Pet Insurance Considerations

Over the last few years, the yearly cost of all pet insurance has sharply increased. In the mid-2000’s, the yearly cost for robust insurance for a Greater Swiss Mountain Dog was about $450. This included accidents, diseases with a genetic component, or other unforeseen conditions at anywhere from 70-90% reimbursement with a small deductible (~$250).

Since ~2018, the cost of insurance has risen to nearly $1,000 a year for the same plan. For a plan that reimburses 90% with a cap of $10,000 and a $200 deductible, the annual rate is $1,392.

With these new rates, it doesn’t financially make sense for me to purchase health insurance for my dogs. Instead, I can invest $1,392 per dog per year into a high yield account. I now have financial resources to put towards any vet bills for any of my dogs.

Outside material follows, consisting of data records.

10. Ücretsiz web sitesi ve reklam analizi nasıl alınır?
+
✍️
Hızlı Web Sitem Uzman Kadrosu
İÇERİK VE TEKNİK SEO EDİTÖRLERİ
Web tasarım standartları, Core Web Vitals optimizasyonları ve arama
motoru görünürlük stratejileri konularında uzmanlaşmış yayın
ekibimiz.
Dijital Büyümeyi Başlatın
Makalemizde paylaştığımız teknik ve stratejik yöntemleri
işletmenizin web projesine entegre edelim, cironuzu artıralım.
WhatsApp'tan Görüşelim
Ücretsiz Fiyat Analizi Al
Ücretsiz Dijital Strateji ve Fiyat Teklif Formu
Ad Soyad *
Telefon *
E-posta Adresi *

I weigh this with the probability of life-threatening procedures that my dogs might face. For Greater Swiss Mountain Dogs, it is either bloat or splenic torsion. I have heard of the costs of both of those surgeries to range from $4,000-8,000. However, for a fraction of that, I can have a gastropexy and spleen removed to save my dog from those risks.

For pet insurance to make sense for me, I would need to be reimbursed nearly $17,000 over the lifetime of a dog (assuming 12 years) for each dog. This does not include the deductibles I would have to pay on top of the yearly premiums.

Because there are other medical issues that a Greater Swiss Mountain Dog might face, you may still want the comfort of having insurance. If so, the one that I recommend is Embrace.